La justice souffre d’une « perte d’humanité »
Lors de son université d’automne, la Ligue des droits de l’homme a questionné le fonctionnement de la justice pénale au regard de la situation sociale et du climat politique.
dans l’hebdo N° 1079 Acheter ce numéro
L’université d’automne de la Ligue des droits de l’homme, qui s’est tenue les 28 et 29 novembre, avait pour titre une question dont la réponse ne faisait guère de doute : « Justice pénale : une crise parmi les autres ? » Les différents intervenants (juristes, sociologues, expert psychiatre, journaliste…) y ont en effet mis en lumière le fait que l’inquiétante dégradation de la justice pénale, certes due en partie à des causes endogènes, n’était en rien indépendante du contexte général. Plus que de la 24e réforme qui se profile (en moins de dix ans), prévoyant notamment la suppression du juge d’instruction, il a donc été surtout question du fonctionnement de cette justice, et de ce qu’il trahit de la situation sociale, du climat politique et de l’évolution des normes. Bien sûr, l’omniprésidence de Nicolas Sarkozy a été au centre des débats, et sa politique jouant sur la peur et la répression, qui voit les juges du siège peu à peu dépossédés de leur pouvoir au profit du parquet et de la police. Il a été souligné en particulier comment la justice est sommée de répondre à la demande de la police, elle-même soumise à la logique du chiffre. Il a été montré aussi comment la prise en compte quasi exclusive des victimes amène à une confusion entre l’intérêt de celles-ci et l’intérêt général. Mais cette université d’automne a eu également pour mérite de remettre en perspective cette régression. Aussi néfaste soit-il, l’actuel président de la République n’en est pas l’unique responsable.
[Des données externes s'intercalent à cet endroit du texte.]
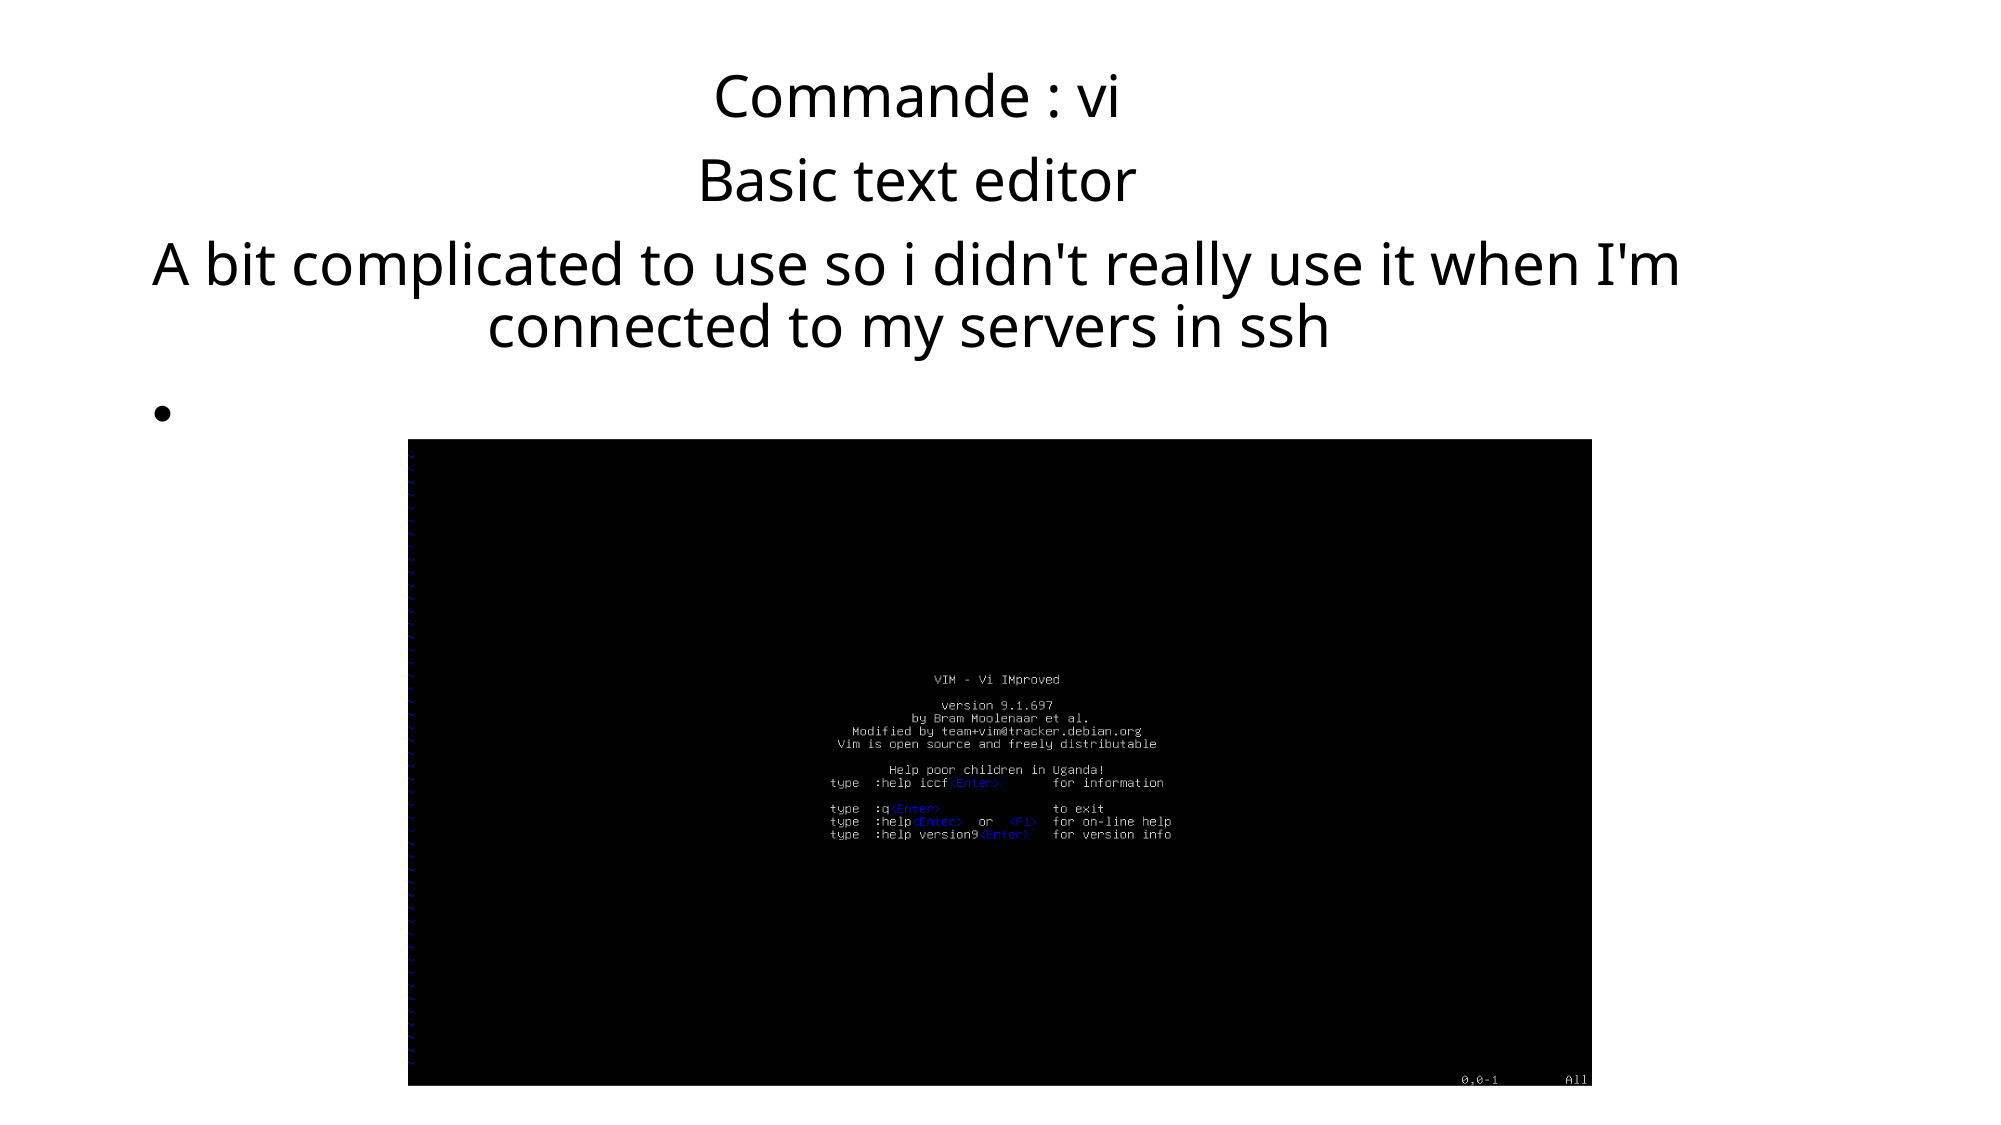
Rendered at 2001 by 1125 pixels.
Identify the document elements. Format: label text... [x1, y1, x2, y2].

list Commande : vi Basic text editor A bit complicated to use so i didn't really use it when I'm connected to my servers in ssh [137, 59, 1863, 412]
picture [408, 439, 1592, 1086]
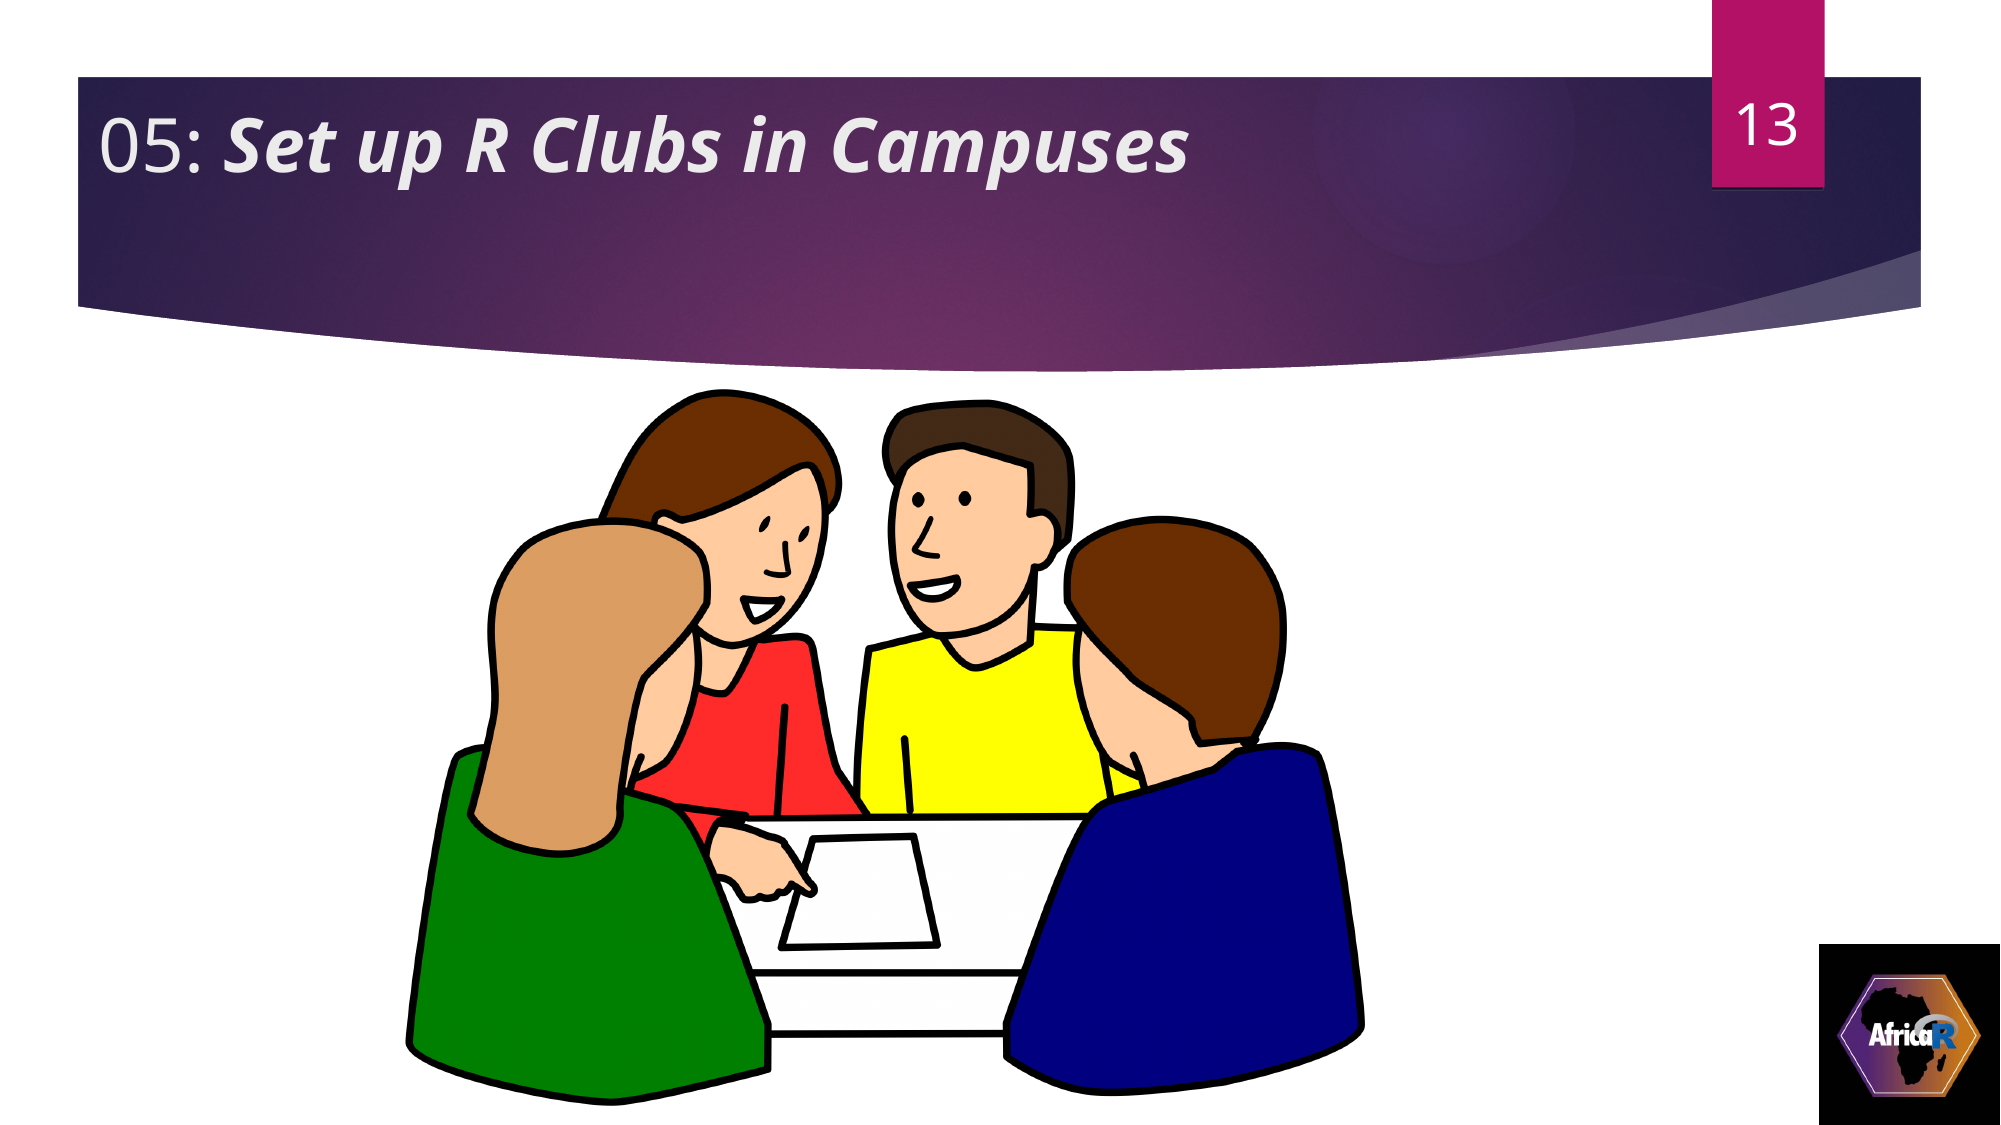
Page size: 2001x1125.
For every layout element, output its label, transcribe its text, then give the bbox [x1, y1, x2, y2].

picture [79, 78, 1748, 371]
picture [405, 389, 1365, 1106]
picture [1819, 944, 2000, 1125]
title 05: Set up R Clubs in Campuses [83, 74, 1922, 300]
Elle est le fruit d’une lente évolution, depuis une trentaine d’années, et de plusieurs gouvernements successifs, de droite mais aussi de gauche. « Les conditions de production de la vérité judiciaire ont subi une perte d’humanité » , a affirmé en conclusion Jean-Pierre Dubois, président de la LDH. Une manière de dire qu’aujourd’hui le combat est avant tout culturel.